The mint tends to take over the flower beds, so we have put it in this big pot and it is plenty for us to make mint sauce with.

We come and sit outside and chat and enjoy the sun whenever we get a moment and I out the little gazebo up for the children.

Darling loves playing in here whilst her grandmother catches some sun and it means that we don't have to rush out to bring in the cushions on the bench every time it rains.

Alhamdulillah the flowers are blooming.  I am trying to train some trailing flowers up the fence and the kids have planted beans.  I have added tomatoes and will try and et some other vegetables growing between the flowers.

With hubby's help we put up some colourful solar fairy lights.  I am looking forward to growing things, summer barbecues and sitting in the garden during the warm summer evenings insh'Allah.

Thursday 22 May 2014

Mint Green Baby Shower

Me and my sisters were recently invited to a baby shower for someone very special to us who is expecting their first baby.  The party decor was in a very pleasing mint green and we all helped out with the decor.  I did the banner and all three of the girls found green sweets, Fashionista made cakes and cookies and Kooks made the little windmills on the dessert table.

I thouht the dessert table just rocked.  Everything looked so pretty

Shutterbug sister found these favour bags, I thought they were very cool.

The mama-to-be was doted on and received lots of gifts.

My sister-in-law made this nappy cake, I loved all of the frogs and the turtle tucked in and I thought it was such a useful gift.

The green boxes were from me, Little Lady saw one of the stuffed beanie baby's in one of the boxes (another green turtle coincidentally) and has been after me to get her one ever since.

I can't help myself sometimes.  I dressed both the boys in green shirts too.  Someone suggested I stand them at both ends of the dessert table to compliment the decor.  I had visions of them clearing the table of sweets. 

Darling managed to find something with green in too.

One of my favourite things at the baby shower was the photo game.  We were all asked to send in baby photo's of ourselves and people who to guess who was who.  This was Kooks baby photo:

Here's Fashionista, Darling looks so much like her now and even sucks her thumb like she used to:

This is Little Lady with her baby picture.  That made me nostalgic, it seems such a short time ago she was a baby and now she is a bossy 11 year old (actually she was a bossy baby too).
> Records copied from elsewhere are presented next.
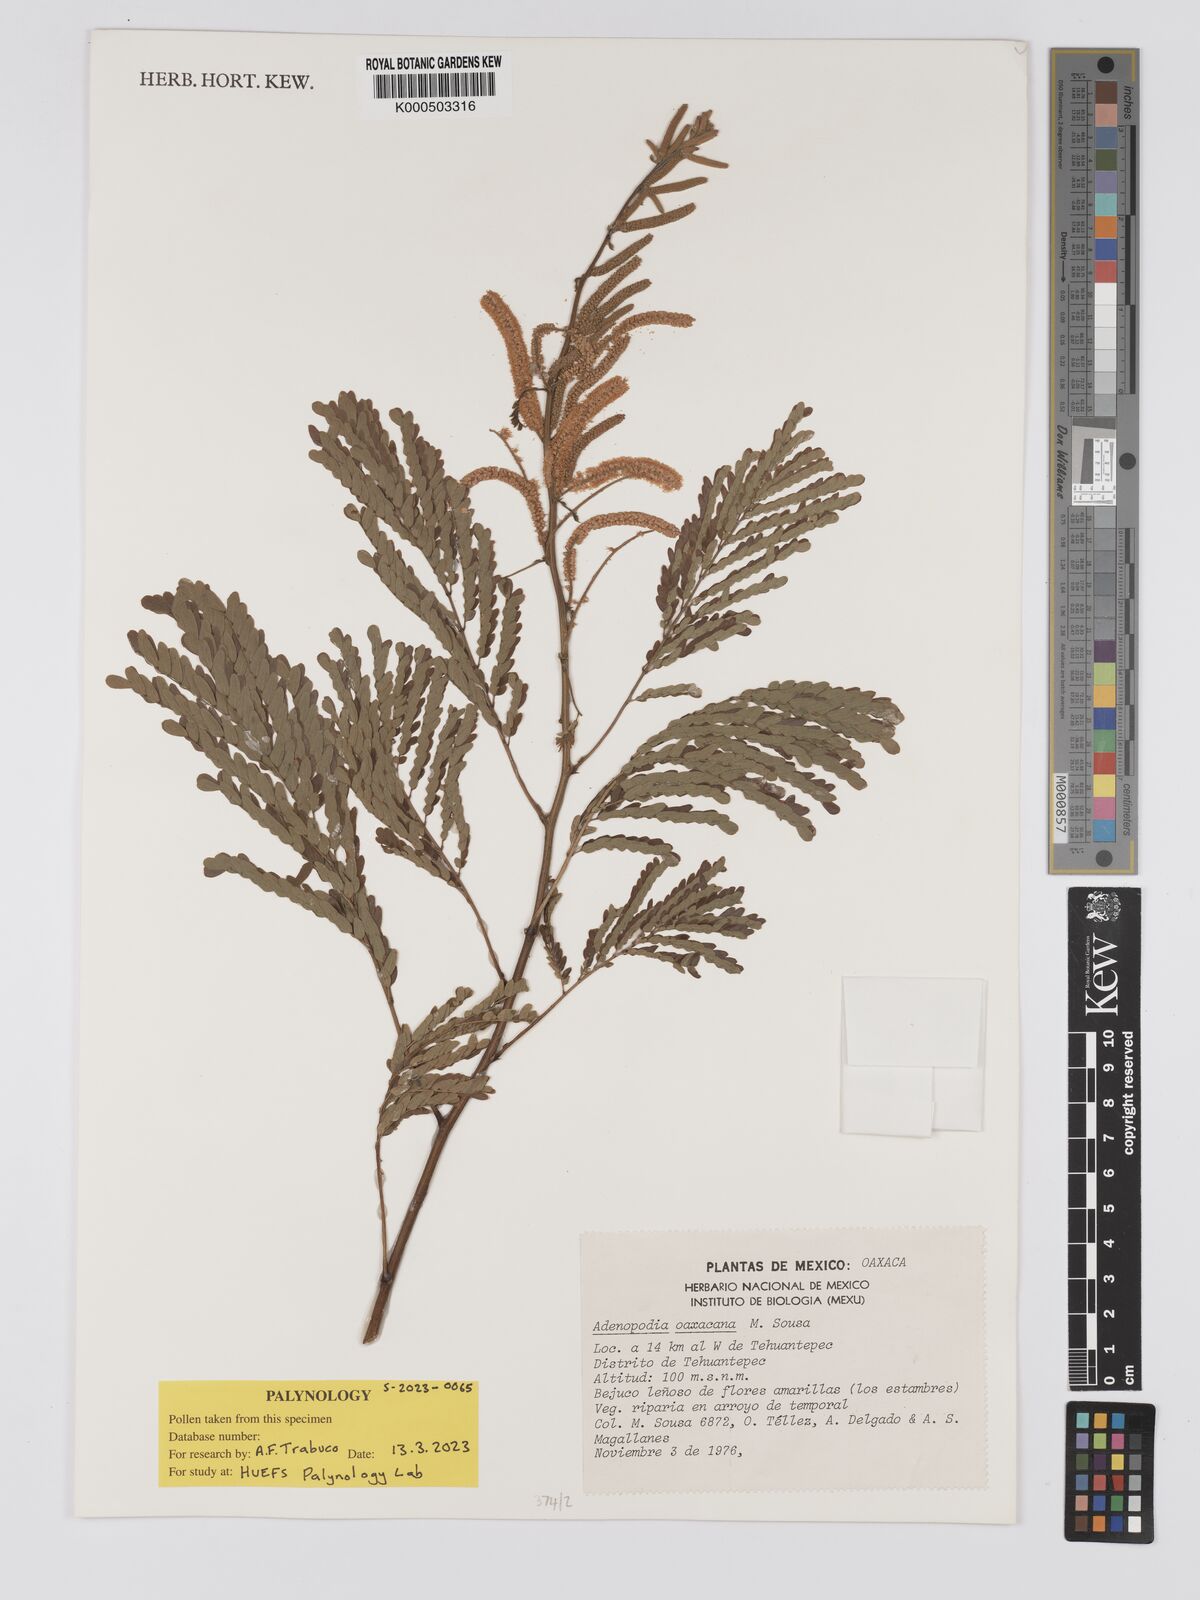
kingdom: Plantae
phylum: Tracheophyta
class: Magnoliopsida
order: Fabales
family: Fabaceae
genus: Adenopodia
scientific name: Adenopodia oaxacana
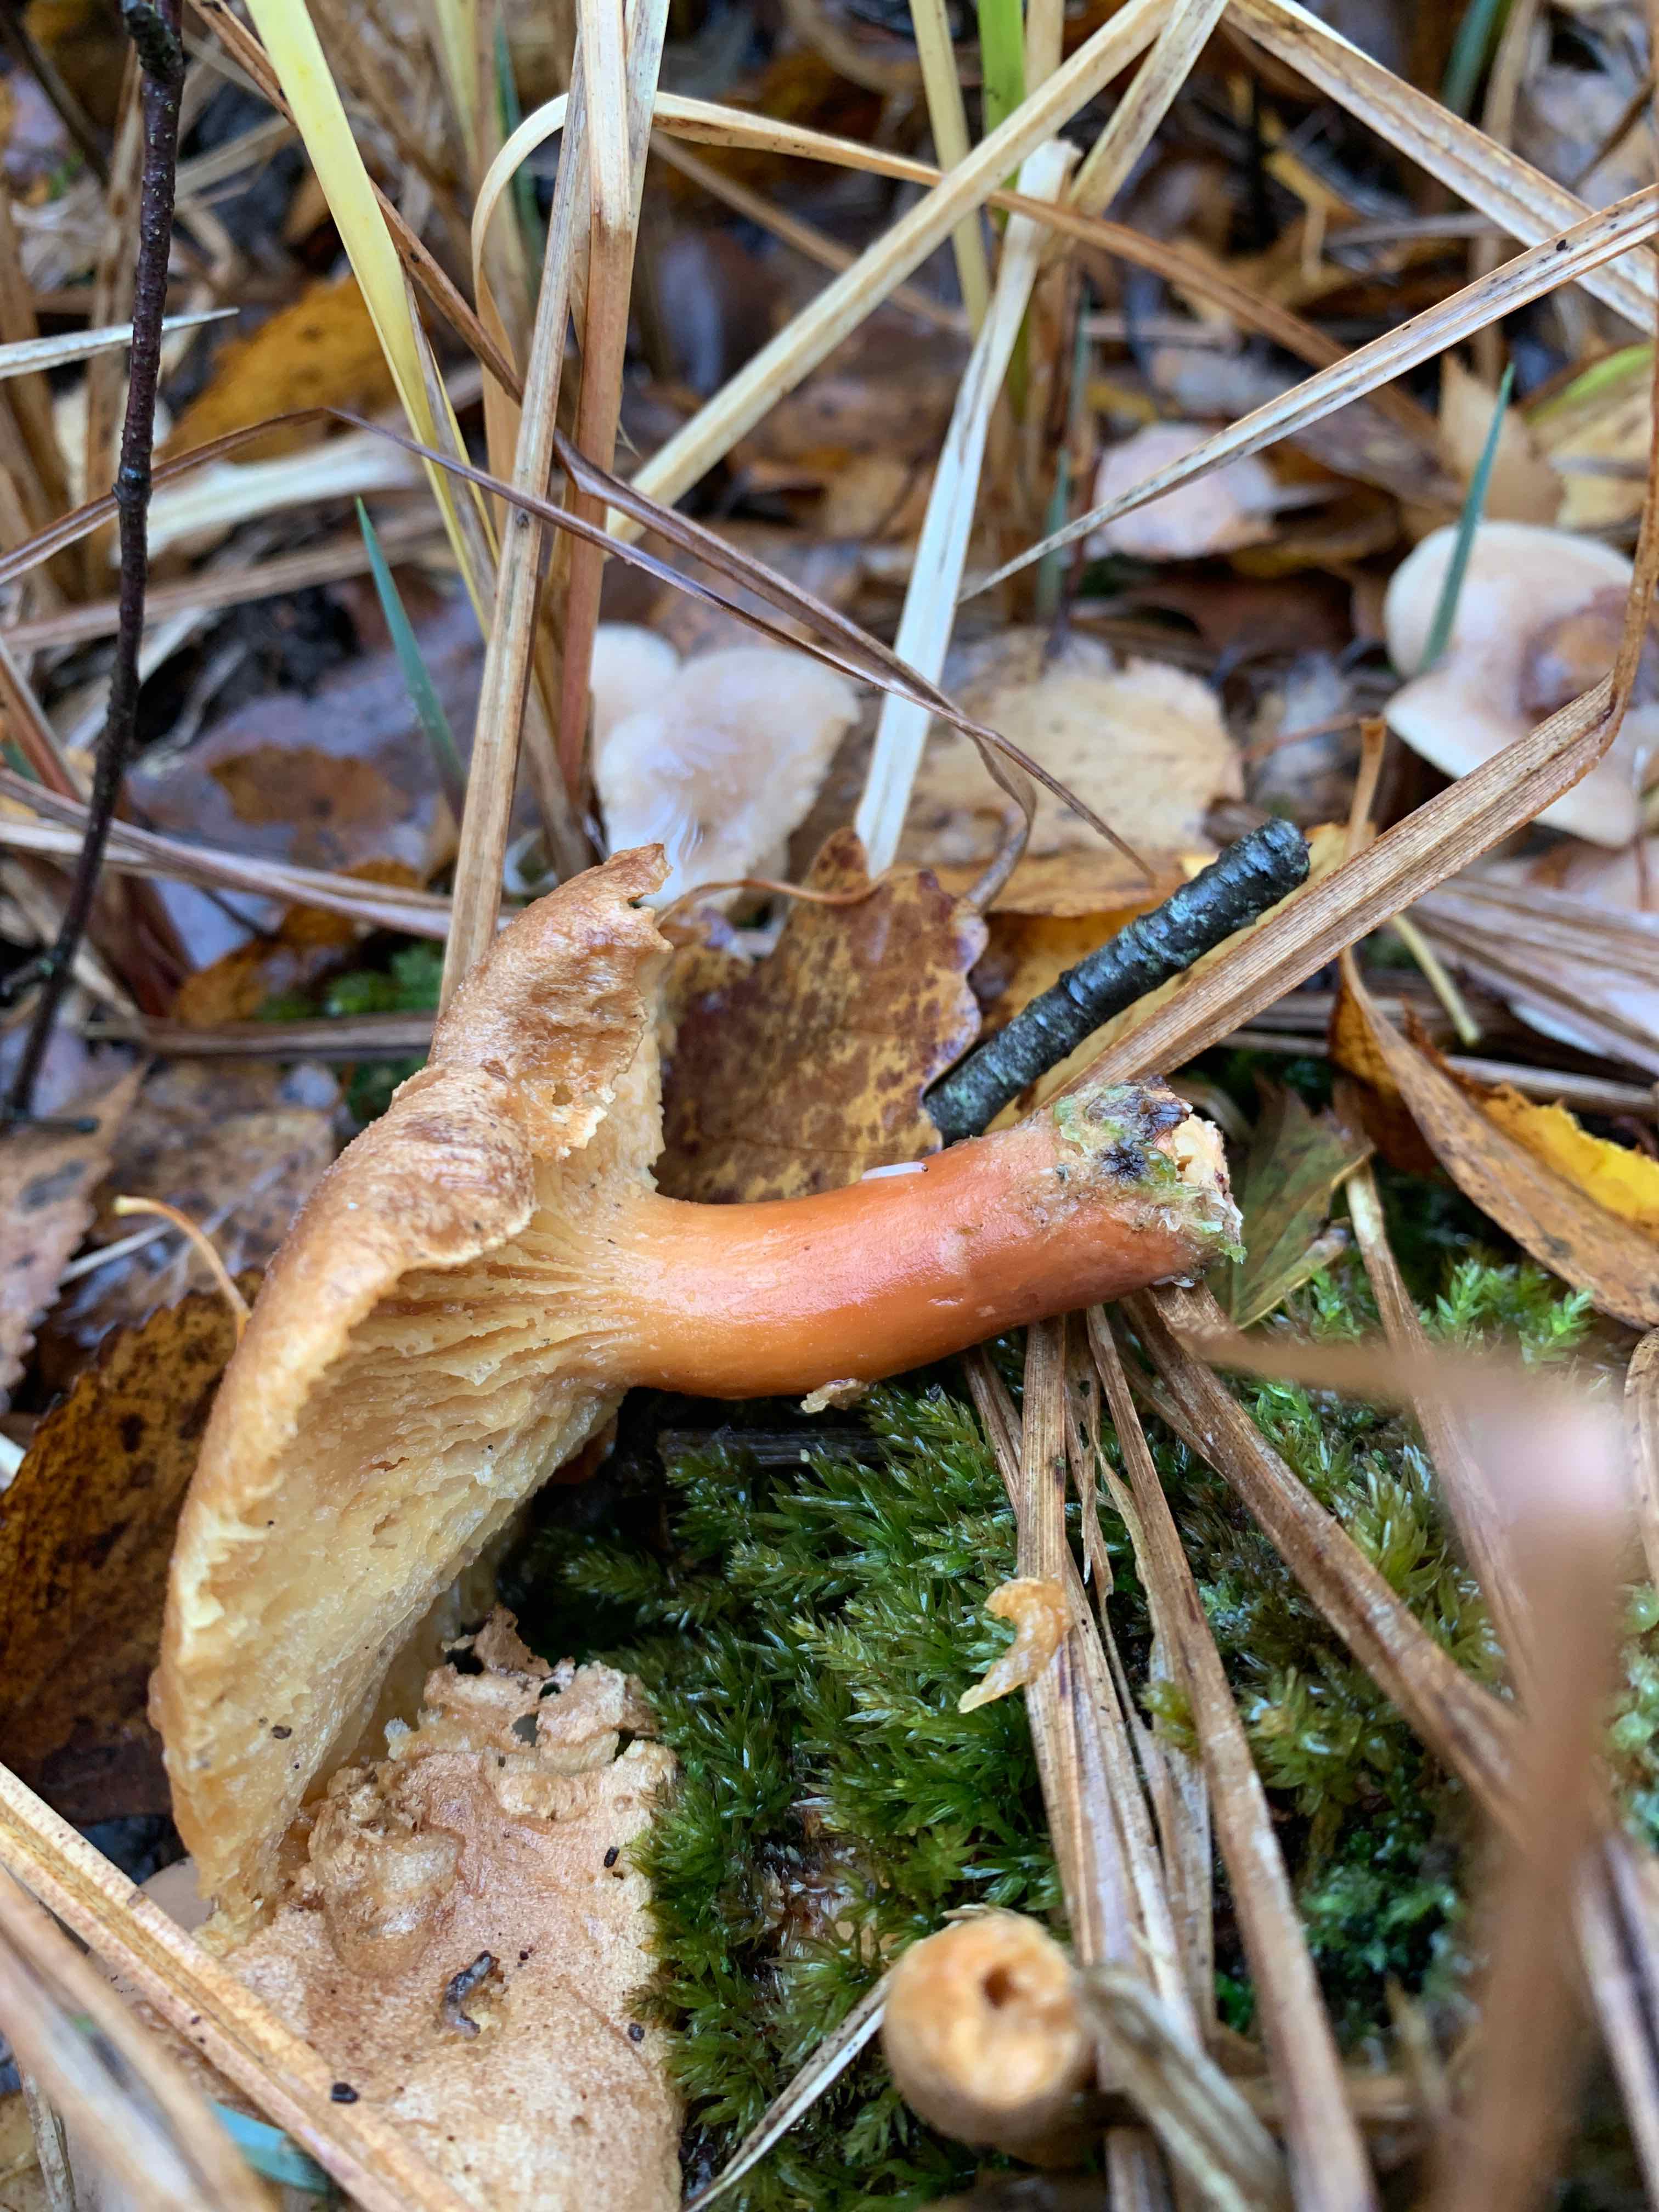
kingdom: Fungi
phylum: Basidiomycota
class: Agaricomycetes
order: Russulales
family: Russulaceae
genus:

This is my precious and very beloved niece with pics of her parents, my brother and sister-in-law.  My bro looks like such a softie here, he certainly wasn't!

Of course one of the best things was the food - chicken chow mein, ginormous 20" tandoori chicken pizza's, vegetable and lamb samosa's, chips, roast chicken and chickpea salad (channa chaat).  

Alhamdulillah, it was a really, really lovely baby shower and I make dua the mama-to-be has an easy labour and a healthy, beautiful, bright, pious baby insh'Allah.